A bit o'travel has left me with some time to run through the mobile web best practices document. Some thoughts typed up:

1. The document states that its "primary goal is to improve the user experience of the Web when accessed from mobile devices.". Does this imply that there are many situations where the document doesn't seek to apply? e.g. in any WAP/XHTML-MP services being produced (which are mobile-specific, not web sites)? Or am I reading the document too pedantically? To me, the web on mobile seems to be distinct from mobile apps which might share elements of infrastructure or technology.

2. Given the comparative rarity of devices which can browse "the mobile web" today (we're talking PDAs and a few high-end handsets aren't we?) then am I right in thinking that this document is focused more on a hypothetical future of 2-3 years away than around services being built today/tomorrow?

3. I'd agree with most of the recommendations. They seem in some parts to be head-thumpingly simple and obvious, but I've been very close to this industry for some time now so that's to be expected, I think (and IMHO one characteristic of a good idea is that it's obvious in retrospect). I don't believe these are necessarily obvious to a target audience of web developers.

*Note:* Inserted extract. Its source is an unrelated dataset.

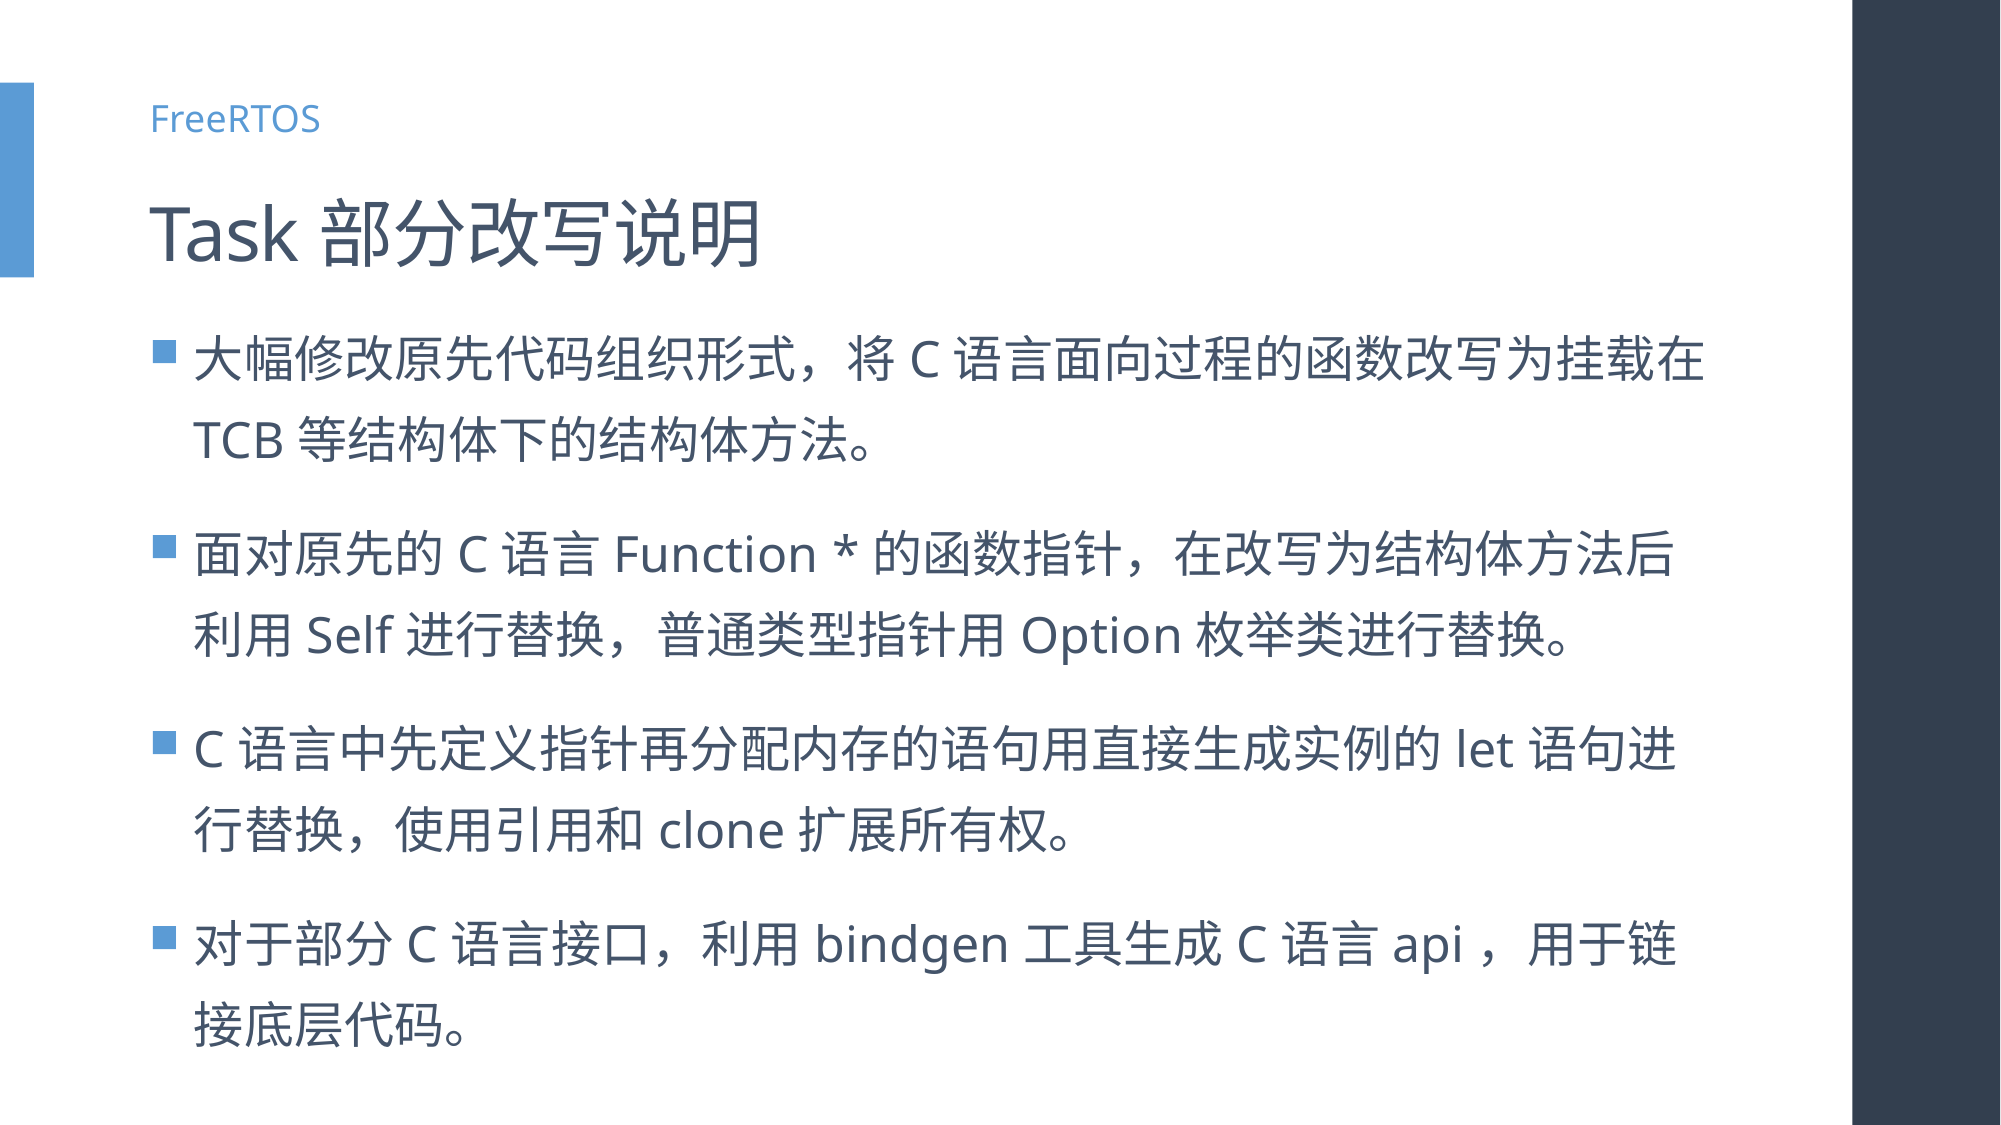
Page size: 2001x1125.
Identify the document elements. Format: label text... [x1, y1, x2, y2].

4. I'd be interested to hear more about the advantages of mobile devices (section 3.7). This might provide a more positive counterweight to a document which is otherwise on a fairly negative slant (in that it's otherwise focused on limitations, things we cut out of the web to make mobile, etc.)

5. I'd agree with the assertion in section 4.2 that adaptation is required to deliver all non-trivial mobile services. We even saw this on the fixed internet (netscape vs ie) - sure, we got the users to make a decision as to which version they see (mmm that's a nice user experience) but it still happened.

Overall, this seems like a reasonable starting point to me. I don't see anything here that I violently disagree with; much of it seems vague but I suspect (not that I've ever been involved in an effort like this) that with many vendors pulling in different directions, any consensus is a success.

One weirdie tho: why is the semantic markup section there, when even the group admits it doesn't know what it is? Is TBL standing over them with a Big Stick?